During these tough economic times, companies often look to downsizing as a cost-saving measure. Whether it’s one or a thousand employees, companies need to pay attention to a few rules before implementing a lay-off. Depending on the size of the lay-off, a company might need to comply with the Worker Adjustment and Retraining Notification (WARN) Act. Generally speaking, the WARN Act requires timely notification to the affected employees and to some government agencies that a “mass layoff” will take place.
For those employers targeting a smaller cross-section of their employees, some general things to consider are the following:
(1) “Last one in, first one out”. In other words, fire the employee that was most recently hired. The employee is less likely to question why he or she is being targeted. This analysis gets a little more complicated, however, if you have to take into consideration other factors such as performance and work-related liability issues.
(2) Conduct yearly performance reviews.

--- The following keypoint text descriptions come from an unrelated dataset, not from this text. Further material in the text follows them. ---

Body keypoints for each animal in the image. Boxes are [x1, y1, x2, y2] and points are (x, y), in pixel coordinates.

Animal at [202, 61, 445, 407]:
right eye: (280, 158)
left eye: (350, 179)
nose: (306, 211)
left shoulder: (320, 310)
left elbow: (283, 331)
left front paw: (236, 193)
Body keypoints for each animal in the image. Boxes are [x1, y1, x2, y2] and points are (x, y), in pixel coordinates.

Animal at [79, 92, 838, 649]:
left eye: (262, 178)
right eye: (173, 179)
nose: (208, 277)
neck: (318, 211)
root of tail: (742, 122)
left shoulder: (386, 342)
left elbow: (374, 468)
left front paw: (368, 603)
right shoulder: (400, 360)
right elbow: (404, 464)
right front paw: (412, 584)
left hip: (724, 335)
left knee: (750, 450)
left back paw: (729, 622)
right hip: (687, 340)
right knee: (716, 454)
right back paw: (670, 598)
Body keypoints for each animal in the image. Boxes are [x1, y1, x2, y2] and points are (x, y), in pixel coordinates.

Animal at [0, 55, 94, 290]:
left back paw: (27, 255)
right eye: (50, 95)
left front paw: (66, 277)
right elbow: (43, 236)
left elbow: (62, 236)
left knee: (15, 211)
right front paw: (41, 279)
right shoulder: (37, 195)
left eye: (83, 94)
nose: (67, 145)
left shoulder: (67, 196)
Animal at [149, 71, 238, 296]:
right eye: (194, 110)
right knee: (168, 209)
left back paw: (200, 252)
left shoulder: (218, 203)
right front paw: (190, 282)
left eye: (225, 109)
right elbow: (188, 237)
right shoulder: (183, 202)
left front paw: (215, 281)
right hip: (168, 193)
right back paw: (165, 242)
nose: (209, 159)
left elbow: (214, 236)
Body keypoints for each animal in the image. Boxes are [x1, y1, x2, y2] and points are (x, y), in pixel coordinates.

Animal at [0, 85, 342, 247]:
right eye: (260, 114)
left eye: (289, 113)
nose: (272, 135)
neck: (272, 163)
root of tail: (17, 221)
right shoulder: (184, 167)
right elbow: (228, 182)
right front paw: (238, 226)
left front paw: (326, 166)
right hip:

Performance reviews not only create self-serving documents for a business, they provide good information upon which an employer can rely when laying off a more seasoned employee.

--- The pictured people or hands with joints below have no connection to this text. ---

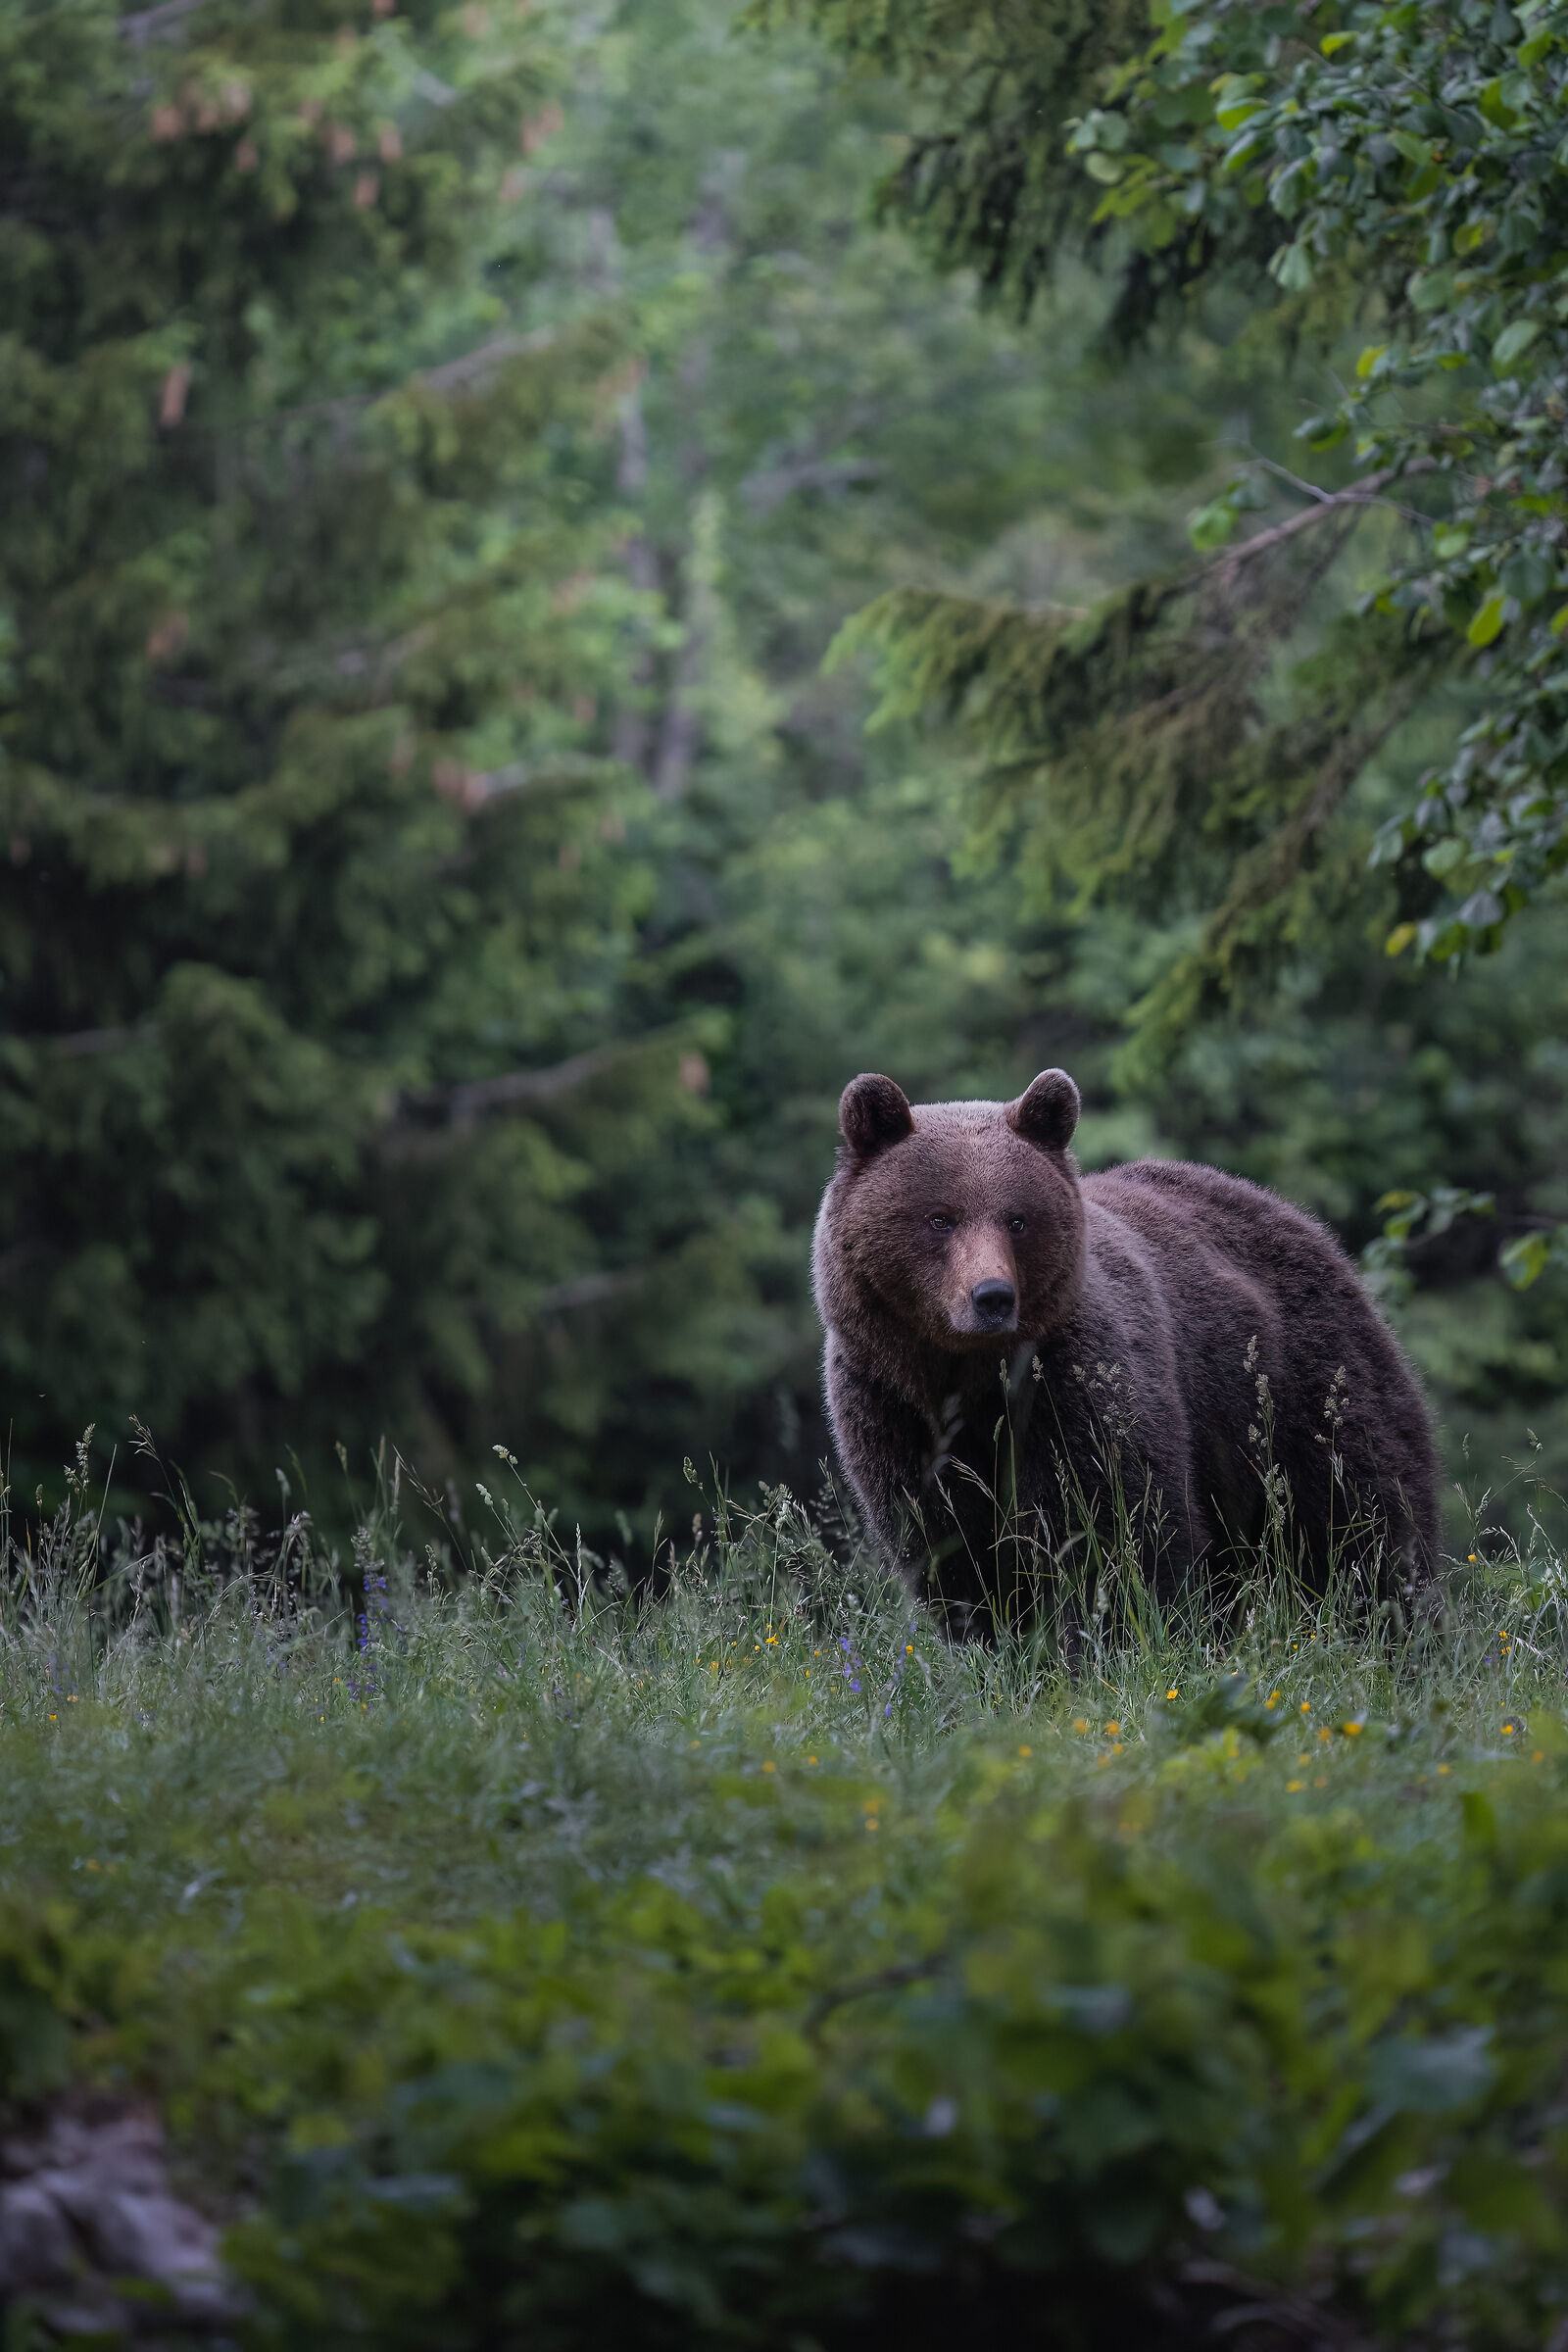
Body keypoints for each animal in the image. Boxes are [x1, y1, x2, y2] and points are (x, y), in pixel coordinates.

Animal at [812, 1067, 1440, 1629]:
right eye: (940, 1218)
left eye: (1017, 1219)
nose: (992, 1297)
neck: (969, 1377)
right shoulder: (893, 1410)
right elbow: (953, 1554)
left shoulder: (1079, 1386)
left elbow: (1120, 1530)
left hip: (1303, 1385)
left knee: (1365, 1520)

(3) Review each potential candidate for liability issues. Has the employee targeted for the layoff complained about sexual harassment, discrimination and/or retaliation? Has he or she complained about unpaid wages or filed a workers’ compensation claim? Usually, direct layoffs of workers with potential claims will lead to a lawsuit.
(4) Create a severance package to get the laid-off employees to waive any and all claims that they might have against the company. This can eliminate the company’s liability altogether. Try to keep the severance terms consistent among all employees to avoid any claim of favoritism or disparate treatment.
(5) Contact a good employment lawyer. It never hurts to seek legal counsel when terminating an employee. After all, isn’t a little time with counsel more cost effective than a year (or more) of litigation?!